DALLAS – As the surprise settles in, Texans are taking a closer look at how a Trump administration will affect this state.

In January, when Republicans control the presidency, the House and Senate, is it time to begin the conversation on immigration reform?

"I think you're going to see finally a president who will work with both parties but particularly Republicans to pass a sound legal immigration reform,” said Lt. Gov. Dan Patrick, in an interview with WFAA.

The lieutenant governor chaired Trump’s Texas campaign.

Despite Trump’s victory on Tuesday, Patrick said there are no plans to pull DPS troopers off the border which would save Texas taxpayers almost a $1 billion.

“Not yet,” he said. “We increased funding last year as I campaigned on from $250 million to $800 million. We did that. It's made a difference. But we can't secure the border by ourselves and shouldn't have to spend that kind of money but until they get ramped up and secure the border we need to be vigilant.”

How long will that take?

“I don't know Jason but it's going to be one of his top priorities," added Patrick.

With Mexico as this state’s biggest trading partner, Patrick said he did not think Trump’s rhetoric would jeopardize that trade relationship.

“No remember he's a business guy. He just wants fair deals and good deals with our trading partners. Mexico is very important to Texas and very important to the United States. It will work itself out,” said Patrick.

Wednesday, former Gov. Rick Perry posted to Instagram and sparked speculation he might be tapped for the Trump White House.

"Just got a call to make America great again. Saddle up and ride bro," wrote Perry.

A spokesman for the former Texas governor did not immediately respond to requests for comment.

"Serving as a cabinet secretary would be a great way for him to end his career particularly in an area where he has a great passion. I think Commerce, Energy, Veteran's Affairs would all be really good fits,” explained Matt Mackowiak, a Republican consultant who runs Potomac Strategy Group.

He dismissed Sid Miller as a potential appointee saying the Texas Agriculture Commissioner is too controversial.

“The [agriculture] community in Texas is pretty bothered with him right now. He obviously was a loyal Trump supporter but has been very controversial. There's lots of questions about how he's run the ag department at the state level. Not sure he could get confirmed. I don't know. To me it's not all that realistic,” said Mackowiak.

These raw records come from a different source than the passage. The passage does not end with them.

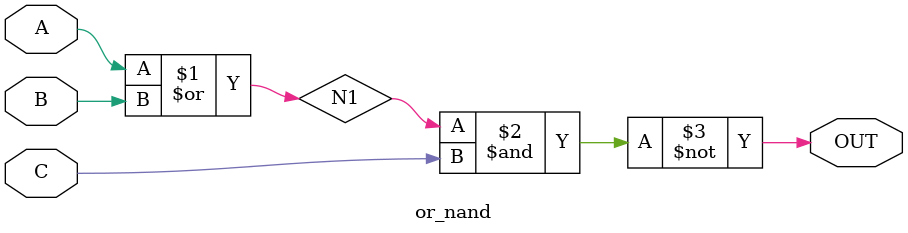
<source format=v>
`timescale 1ps/1ps
module or_nand(OUT, A, B, C);
	output OUT;
	
	input A, B, C;
	
	or i1 (N1, A, B);
	
	nand i2(OUT, N1, C);
	
	specify
		//pathdelay_enhanced;
		(A => OUT) = (30, 29);
		(B => OUT) = (20, 19);
		(C => OUT) = (10, 9);
 endspecify
endmodule
</source>
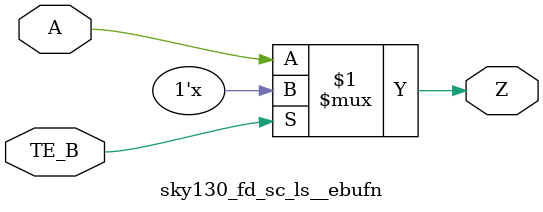
<source format=v>
/*
 * Copyright 2020 The SkyWater PDK Authors
 *
 * Licensed under the Apache License, Version 2.0 (the "License");
 * you may not use this file except in compliance with the License.
 * You may obtain a copy of the License at
 *
 *     https://www.apache.org/licenses/LICENSE-2.0
 *
 * Unless required by applicable law or agreed to in writing, software
 * distributed under the License is distributed on an "AS IS" BASIS,
 * WITHOUT WARRANTIES OR CONDITIONS OF ANY KIND, either express or implied.
 * See the License for the specific language governing permissions and
 * limitations under the License.
 *
 * SPDX-License-Identifier: Apache-2.0
*/


`ifndef SKY130_FD_SC_LS__EBUFN_FUNCTIONAL_V
`define SKY130_FD_SC_LS__EBUFN_FUNCTIONAL_V

/**
 * ebufn: Tri-state buffer, negative enable.
 *
 * Verilog simulation functional model.
 */

`timescale 1ns / 1ps
`default_nettype none

`celldefine
module sky130_fd_sc_ls__ebufn (
    Z   ,
    A   ,
    TE_B
);

    // Module ports
    output Z   ;
    input  A   ;
    input  TE_B;

    //     Name     Output  Other arguments
    bufif0 bufif00 (Z     , A, TE_B        );

endmodule
`endcelldefine

`default_nettype wire
`endif  // SKY130_FD_SC_LS__EBUFN_FUNCTIONAL_V
</source>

Last week, Miller Tweeted out the C-word, a derogatory four-letter term describing women, when referring to Clinton. He said a staff member mistakenly did it while copying and pasting the words from someone he follows. The Tweet was taken down minutes later.

Mackowiak said Congressman Michael McCaul, R-Texas, who chairs the House Homeland Security Committee might be a possibility for Trump’s transition team.

"To me, going to the Trump cabinet closes off some pathways that he may want to continue to explore. He's exploring maybe challenging Ted Cruz in a primary. He may want to run for Texas Attorney General now or in the medium term depending on what happens," said Mackowiak.

"He would obviously be a very credible Homeland Security Secretary and I think if that's a job he wanted I think that's a job he could get. Another possibility for McCaul though I think less likely is attorney general. He was a deputy attorney general in Texas under General Cornyn. He was a terrorism prosecutor. He's a credible attorney general. My guess is there will be bigger names like Rudy Guiliani," explained Mackowiak.

Trump’s inauguration is 71 days away.

In the coming weeks, Republicans said, expect a number of high-profile appointments by the president-elect including his chief of staff, the secretary of state, secretary of defense and attorney general.